Еще доругивая незадачливых закоперщиков, Страшнов жестом призвал к боеготовности нас с Перконсом. Искоса глянув на унылое лицо заряжающего, я понял, что в мои снайперские способности он не особо-то верит. Признаться, за время пребывания в 13-м полку КРАСНЫХ (это почему-то особо подчеркивали замполиты) латышских стрелков я и сам убедился в том, что не являюсь гением современного боя. Но каждый раз упрямо надеялся на лучшее.

Перконс легким толчком запихнул в трубу РПГ «выстрел», и у моего лица закачался поблескивающий защитной краской конус боеголовки. В размытую дождевыми струями панораму оптики я изо всех сил пытался разглядеть макет танка, который, по идее, уже вырастал из-за насыпи где-то перед нами.

- Огонь! - раздался из усиленно источавших влагу высей голос взводного.

Успевший прочно закрепиться в мозгу за прошедшие месяцы инстинкт повиновения старшему по званию сработал едва ли не быстрее спускового механизма. То, что произошло, я обдумывал уже с заложенным правым ухом, левым улавливая непечатные оценки, которые давал взводный только что произведенному выстрелу по цели.

С колена получилось уже лучше: я даже успел разглядеть темное пятнышко гранаты, чиркнувшей хвостовиком по марлевой башне. Ну а сполна отыграться удалось на макете БМП (самый легкий - прямой выстрел нам всегда оставляли на десерт) - фанерный щит, обозначавший вражеский «Бредли», разлетелся в мелкие щепки.

Перконс, с которым мы после этого поменялись ролями, справился с задачей примерно на том же уровне боевого мастерства. Но чувствовал он себя почти именинником.

Дело в том, что буквально на второй день карантина тогда еще непуганый латыш опрометчиво заявил сходу взявшим нас в обработку сержантам, что он, вообще-то, имеет высокое звание баскетбольного судьи республиканской категории. И долго здесь не задержится, ибо его обещали забрать в рижский СКА. Узнав об этом, Страшнов лишь презрительно хмыкнул - и вот уже почти три месяца бывший рефери усердно постигал совсем не баскетбольные премудрости. Причем под особой заботой младших командиров и повышенным вниманием со стороны взводного. О своих спортивных покровителях он больше не заикался, явно жалея, что сглупил тогда, в карантине. На этом фоне даже малейший успех давал надежду избежать, по крайней мере, наиболее сурового взыскания.

- Что, Перконс, это тебе не со свистком бегать? - все же счел необходимым лишний раз съязвить памятливый Страшнов. - Становитесь в строй, защитнички!

Гранатометчики на огневом рубеже менялись пара за парой.

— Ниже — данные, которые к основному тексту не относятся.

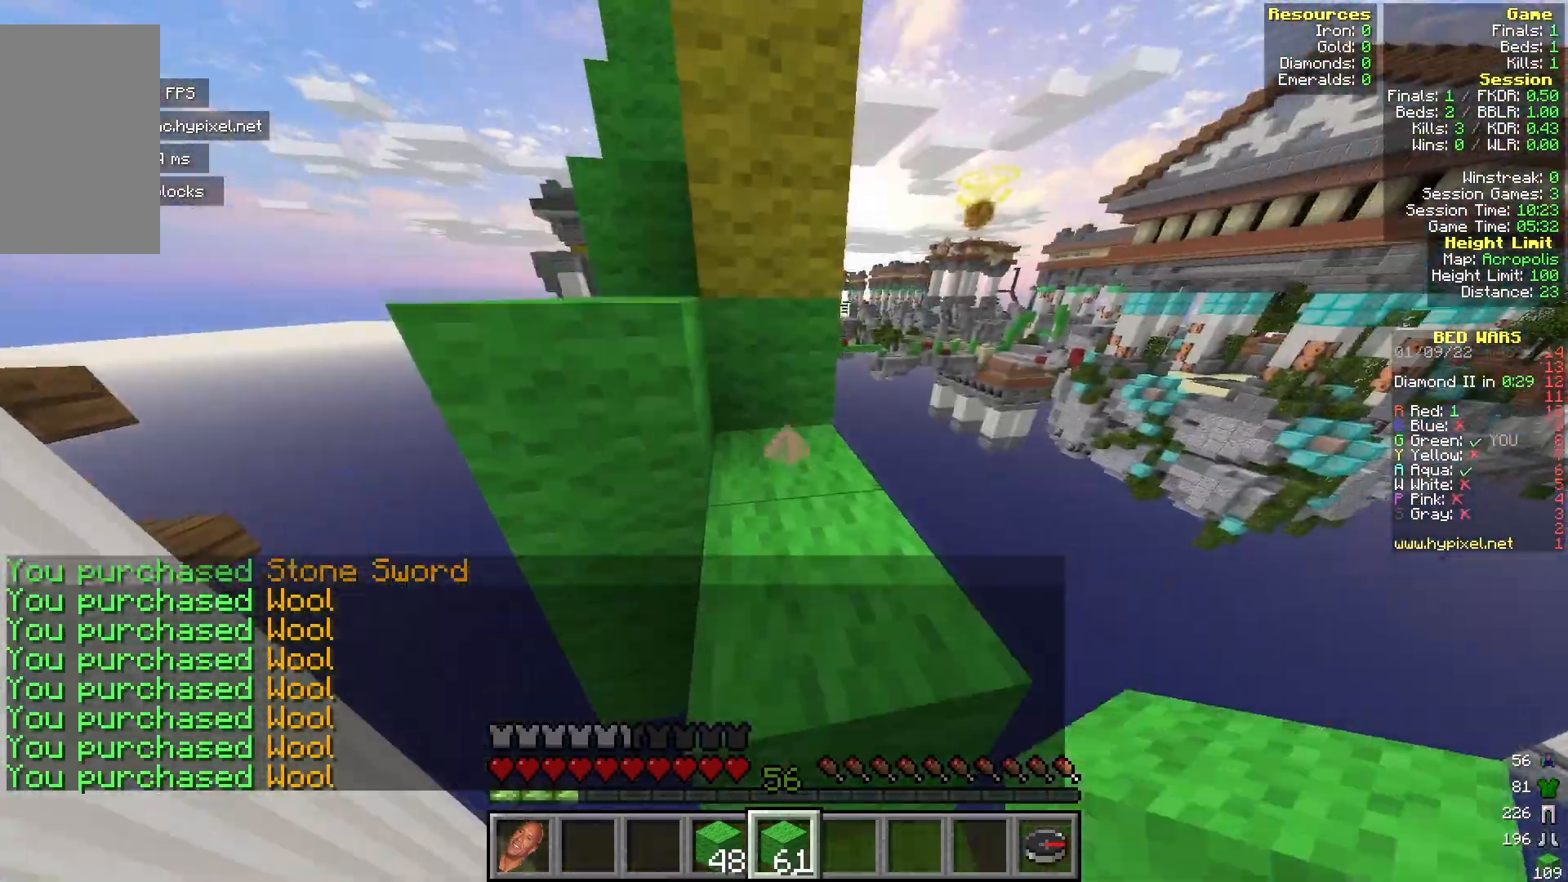
{"keys": ["a", "w"], "mouse": [], "events": [[100, "d", "up"], [317, "a", "down"]]}
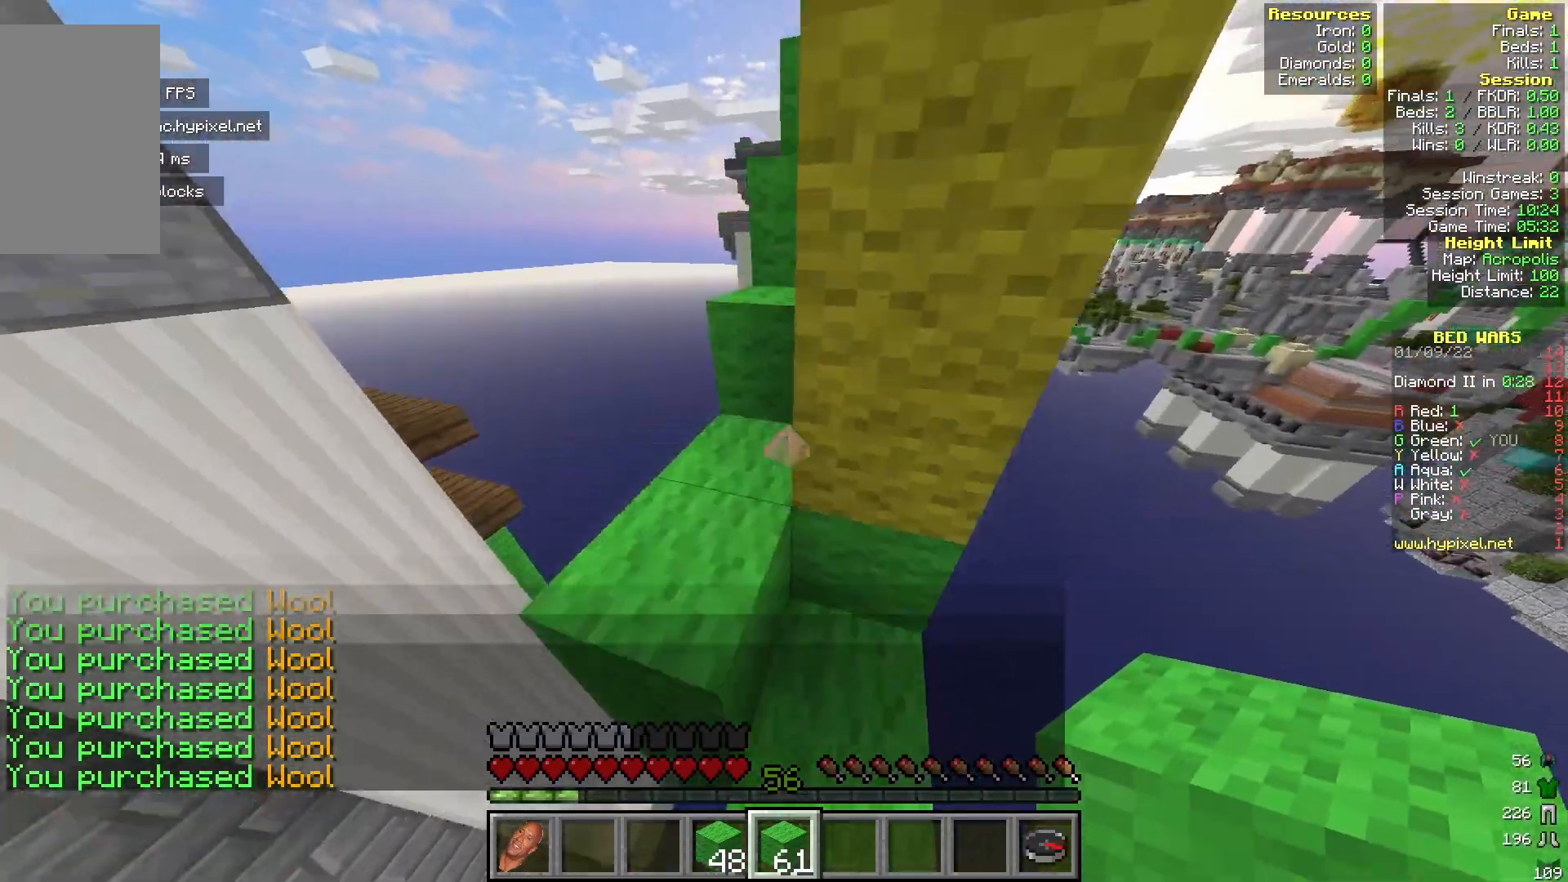
{"keys": ["d", "w"], "mouse": [], "events": [[267, "a", "up"], [450, "d", "down"]]}
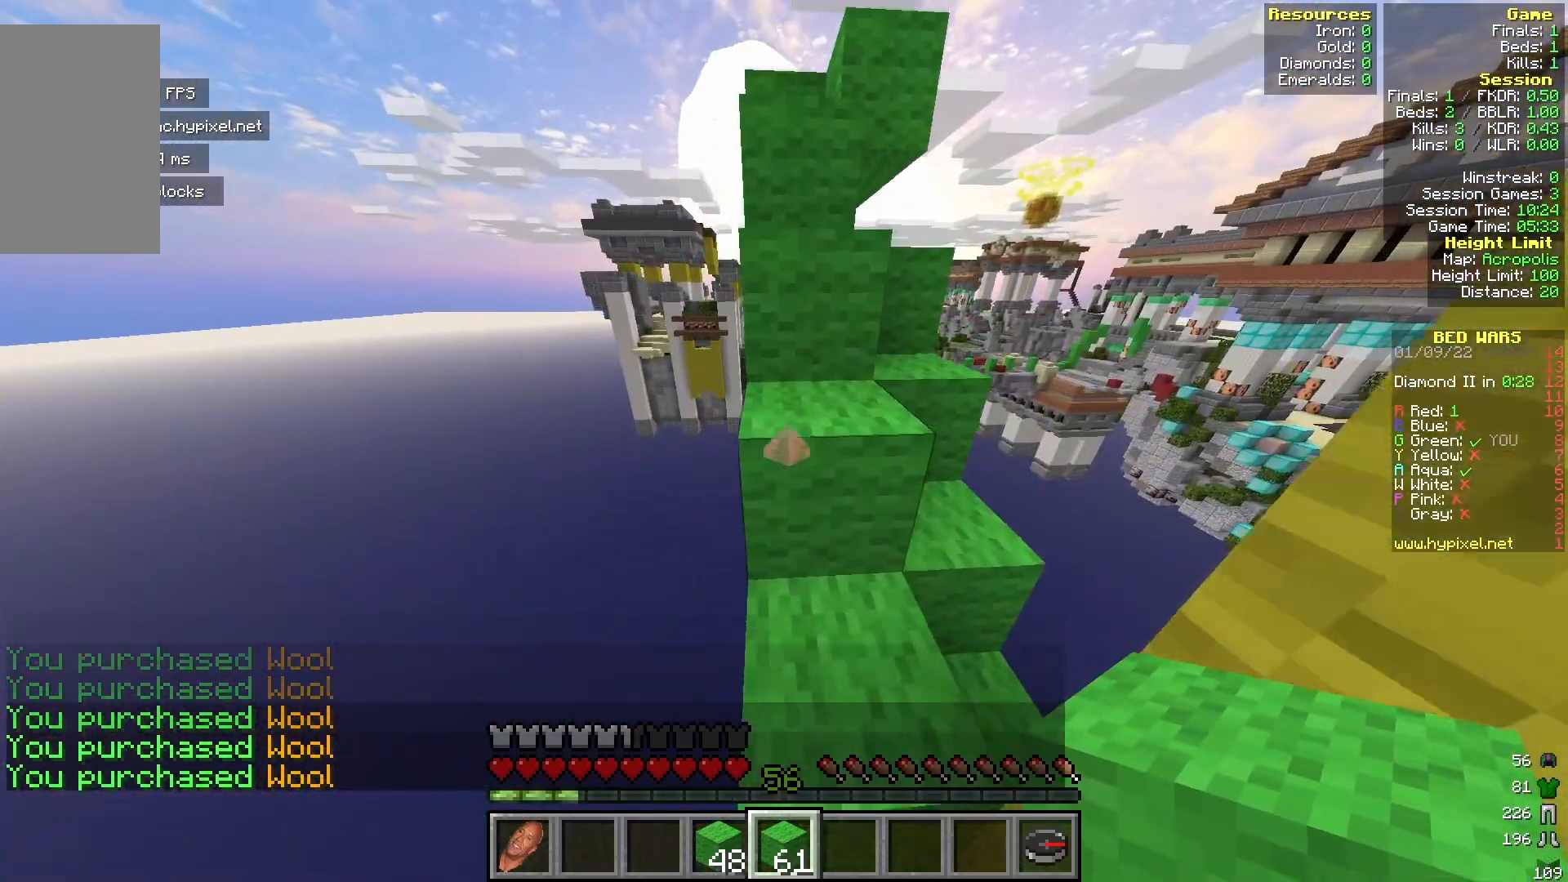
{"keys": ["w"], "mouse": [], "events": [[117, "d", "up"]]}
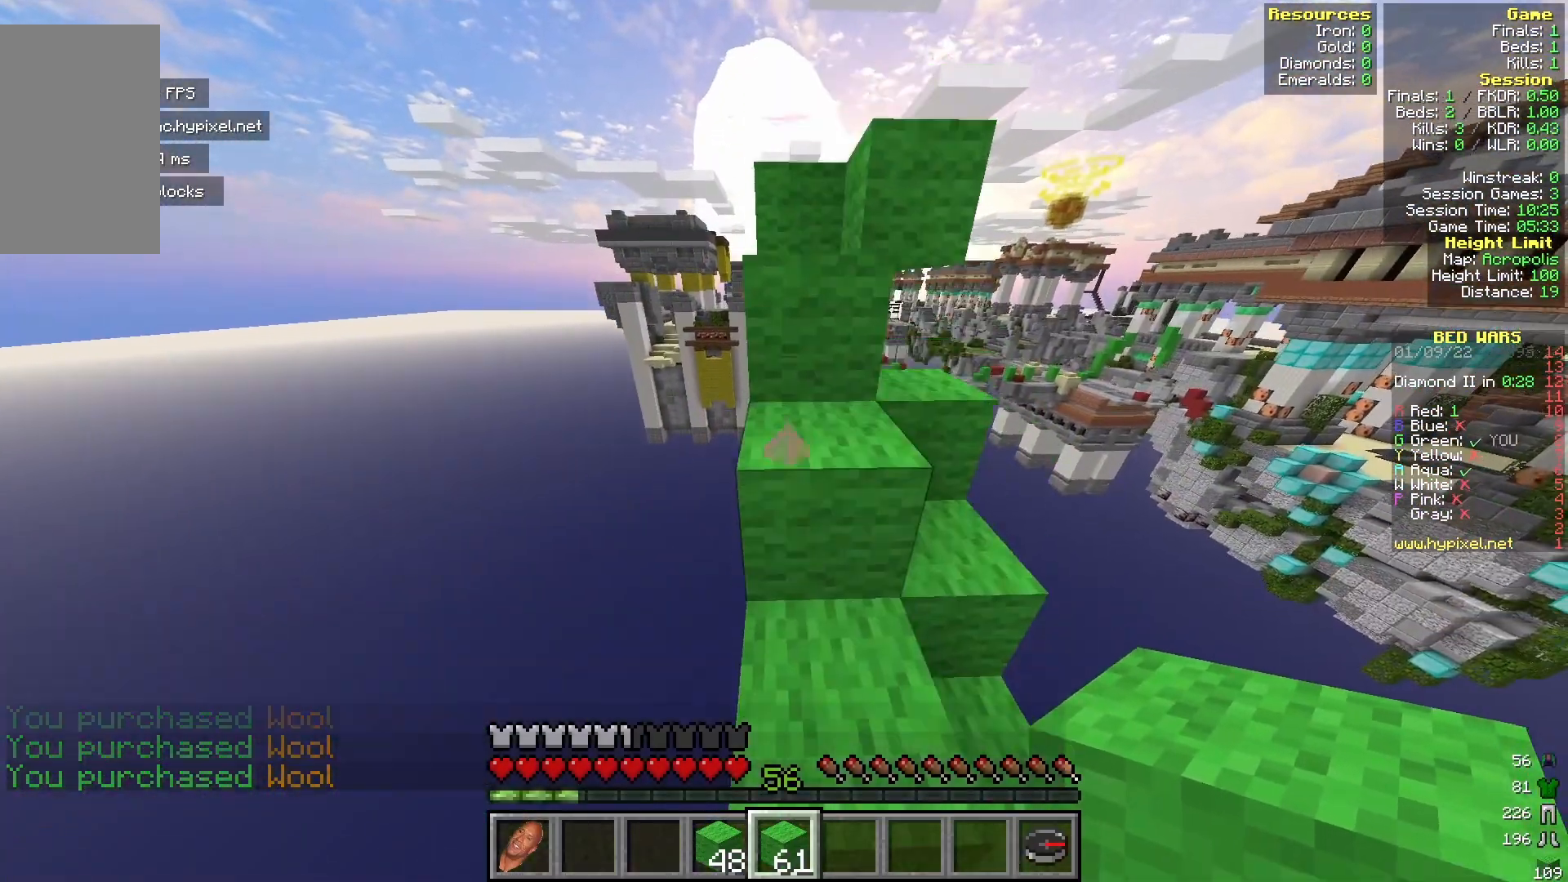
{"keys": ["w"], "mouse": [], "events": []}
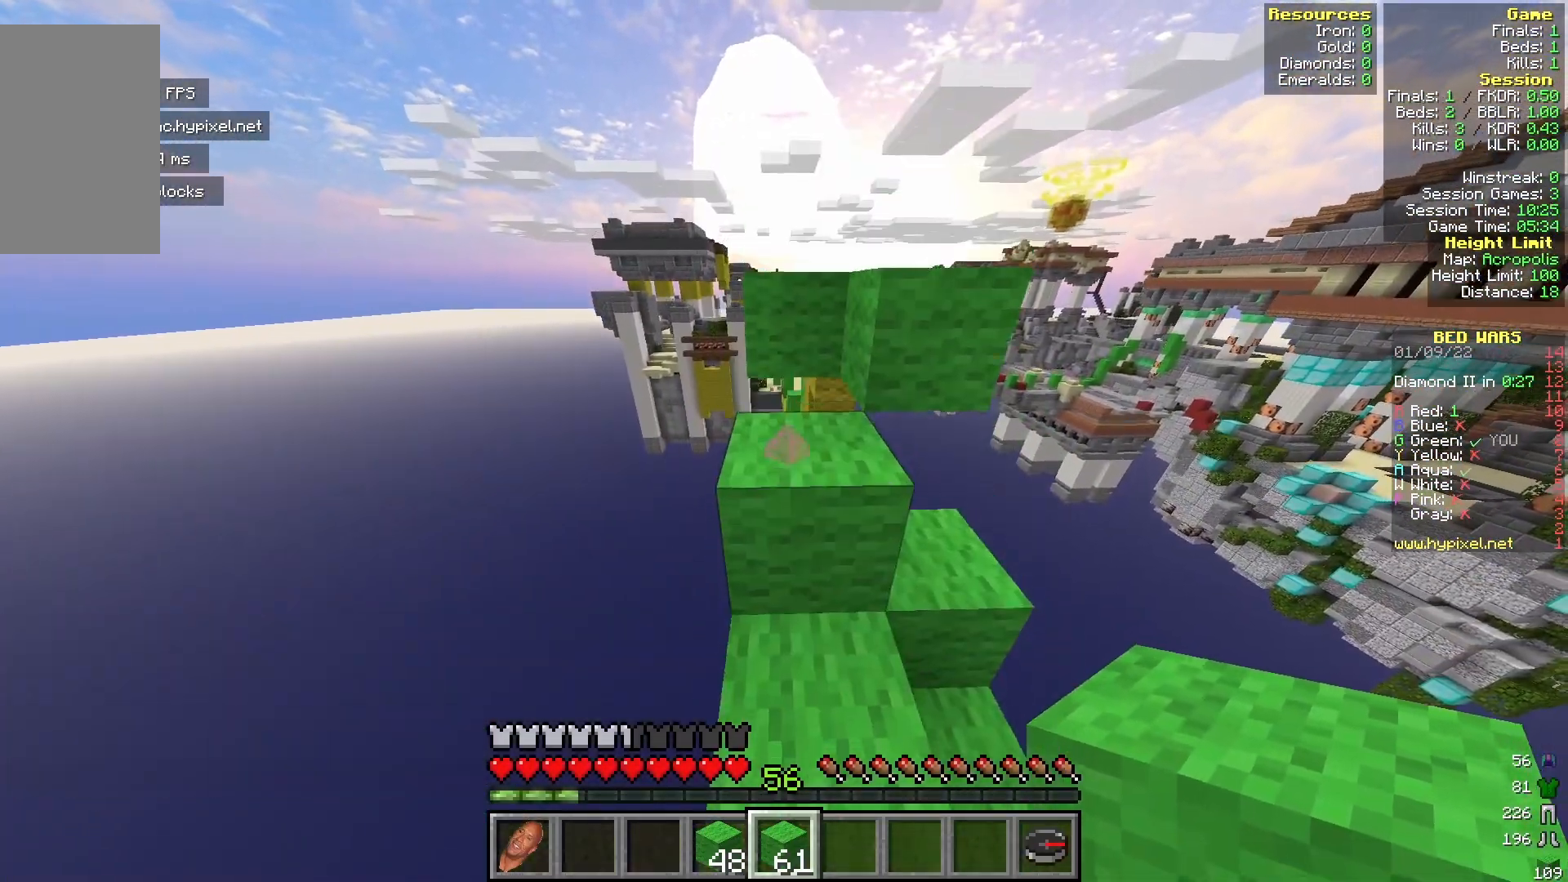
{"keys": ["w"], "mouse": [], "events": []}
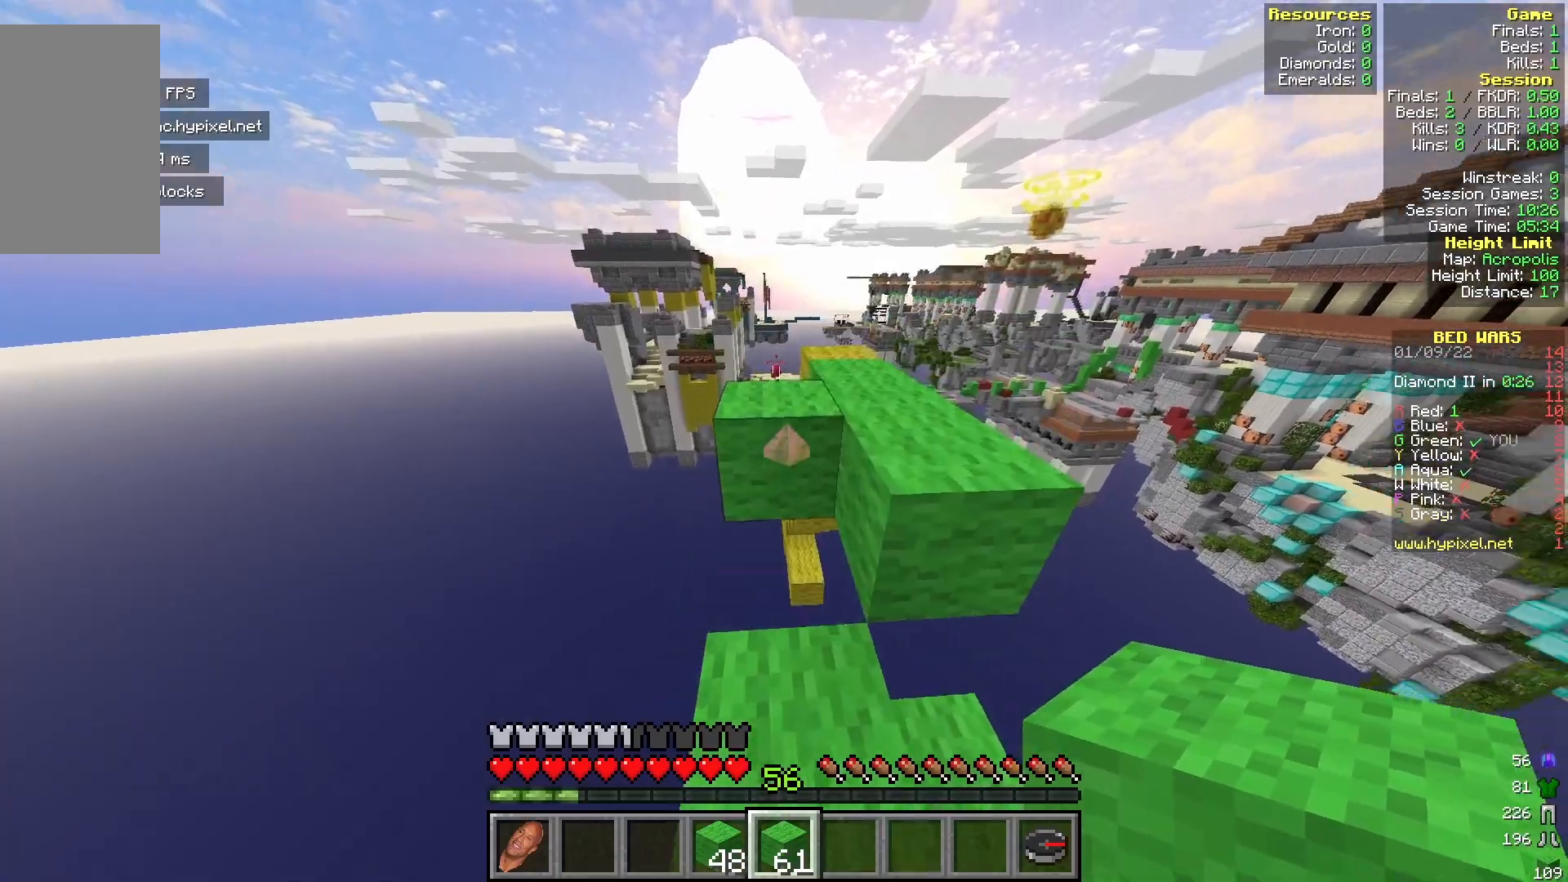
{"keys": ["w"], "mouse": [], "events": [[283, "d", "down"], [500, "d", "up"]]}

Еще не так давно стрельба из такого оружия меня занимала бы до чрезвычайности. Но едва ли не ежедневные упражнения превратили ее в успевшую уже изрядно осточертеть рутину. Немного заинтересовался я происходящим, только когда у края поля появился боец, которого с некоторых пор можно было считать самым несчастным человеком в нашем четвертом взводе.

Из трех десятков человек личного состава «противотанкистов» русские составляли примерно половину и были почему-то представлены только двумя городами - Калининградом и Ленинградом. Еще была пара человек с Украины, хотя, вообще-то, хохлы составляли большинство третьего «пулеметного» взвода. Ядро первого, специализировавшегося на автоматических станковых гранатометах, образовали выходцы из Литвы, среди которых были и парни с вполне себе славянскими фамилиями. Второй взвод разведчиков укомплектовали призывниками из республик Средней Азии, среди которых явно преобладали узбеки. Латышей и эстонцев в роте было в общей сложности человек двадцать, и их более или менее равномерно распределили по третьему и четвертому взводам. Именно представители данных национальностей у наших отцов-командиров котировались, что называется, ниже низшего.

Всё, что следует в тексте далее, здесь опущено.